Monday, November 16, 2009

Rule Number One: "Take Power When It's Given to You"

Marching Women

Walter Laqueur’s 1917 is a wonderful overview of both the year 1917 and the historiography surrounding it. Let me just hit on a few of his more interesting points about the year and its place in history.

Unlike the French Revolution, historians were largely unable to analyze new primary sources related to the Russian Revolution as a result of the closed society that guarded these documents. So the debate over the Russian Revolution was largely been confined to the meaning of events right up until 1991, as opposed to debating what actually happened. One crucial question about meaning is whether to accept the Marxist contention that 1917 was a deep, structural transformation of society rather than an accident or conspiracy.
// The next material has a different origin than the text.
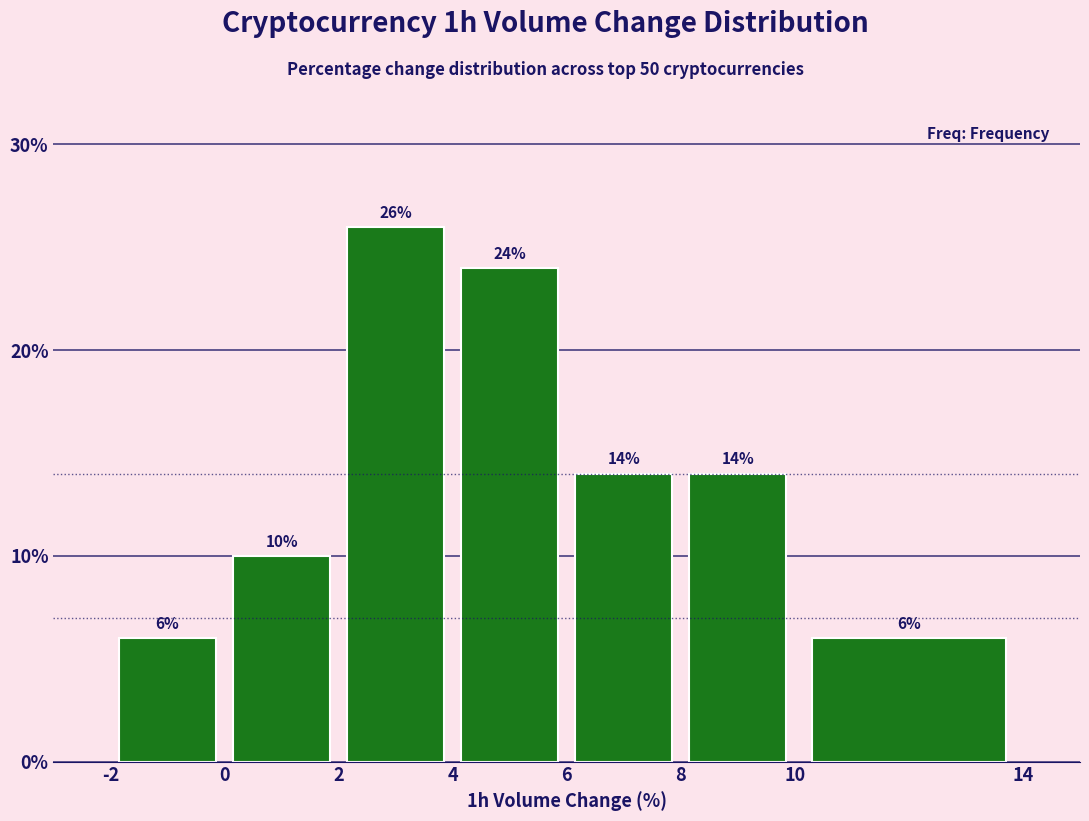

Which range on the x-axis has the tallest bar?

2 to 4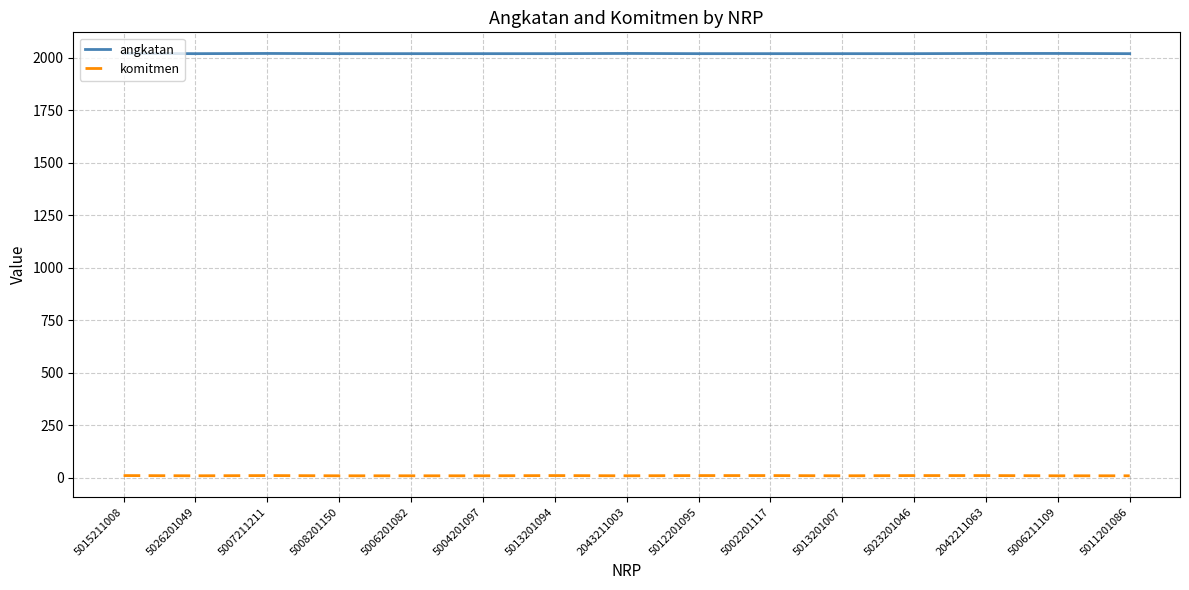

Is the value of angkatan at 5007211211 greater than the value of komitmen at 5011201086?

Yes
The counter-revolution saw things differently: the Bolsheviks defeated their enemies because they exploited a series of bizarre and tragic circumstances that led to an unprecedented power vacuum. There was nothing inevitable about the triumph of the Bolsheviks—once a tiny minority even within the greater socialist movement--in Russia. In light of subsequent events in Russia, which really did transform society in fundamental ways, this argument is unconvincing. But Laqueur also points out one weakness in the Marxist argument that the year 1917 was really the inevitable result of historical processes and irresistible social pressures. If the first revolution of 1917, the one that resulted in the Provincial Government, represented the victory of the bourgeoisie, is it possible that real socialists actually replaced the bourgeoisie less than one year later, in the October Revolution of 1917?

Laqueur also looks at the victory of the Bolsheviks over their socialist rivals. It’s one thing to look at why the Tsar lost credibility and the Kadet party failed to make a commitment to the kind of radical reform the country needed. It’s even possible to understand that Kerensky’s Provincial Government was too attached to the war effort to survive failed military offensives against the Germans. But why did the Bolsheviks prevail against the Mensheviks and Social Revolutionaries, who were each much larger socialist parties? Laqueur thinks that most historians have accepted the premise that the Mensheviks weren’t equipped to compete with the Bolsheviks. Although they were much larger, they accepted the traditional Marxist theory that socialist revolution was not appropriate in backward Russia, which lagged far behind the West in terms of economic development as well as political maturity. The Mensheviks were, at first, more numerous than the Bolsheviks, but they had no will to power, and were even committed to a measure of democracy.

The Social Revolutionaries were more complicated. Were they or were they not capable of competing for power with the Bolsheviks? The Social Revolutionaries were by far the largest socialist party in Russia. But they were seriously divided into left-wing and right-wing faction—to say nothing of the Chernov center--and the left-wing faction was closer to the Bolsheviks than they were to their own center. They were rooted in the countryside, and almost by definition bereft of strong communication networks and mobilization strategies.

It’s true that the Bolsheviks had some significant advantages over their rivals. The Bolsheviks were well-organized, fervent, and willing to take power. They had no scruples about democracy. Moreover, the Bolsheviks were ideologically versatile. Lenin had scrapped large portions of Marxist theory by moving to seize power in Russia, but he had also thrown over Marxist theory by conveniently adopting the peasant-friendly land confiscation platform of his Social Revolutionary rivals. Indeed, Lenin at first also favored the liberation of the subject nationalities, which clearly conflicted to any notion of the solidarity of the working classes across national loyalties.

For Laqueur, one of the strange ironies of 1917 is that the Bolsheviks defeated their rivals and won Russia precisely because they had such a poor political position. That is to say, the Bolsheviks won because nobody else took them seriously and, more importantly, nobody else was willing to make a serious play for power at a time when power seemed to be so elusive and ephemeral. Laqueur sites that famous worker exclamation to the Social Revolutionary leader, Chernov: “Take power, you son of a bitch, when it’s given to you.”

Since Chernov had just witnessed the execution of the tsar followed by the gradual dissolution of the authority of the Provincial Government (which shared power with the Soviets even at the height of its authority), it’s no wonder that he wasn’t eager to “take power.” But once the Bolsheviks did take power, they became instantly locked in Civil War with reactionary opponents. And this being so, large portions of the Menshevik and Social Revolutionary Party were obviously unlikely to support the White Guards against any form of socialism.

Laqueur’s concluding remarks on the year 1917 and its place in history are notable, notwithstanding the fact that they undermine the premise of this blog. Laqueur says that 1917 was at first seen to be one of the central turning points in modern history. However, in retrospect, he feels that historians will see 1917 as only an early sign that the focus of world history was moving eastward toward China, India, and other countries. In hindsight, he thinks decolonization will loom much larger than anything that happened in Russia.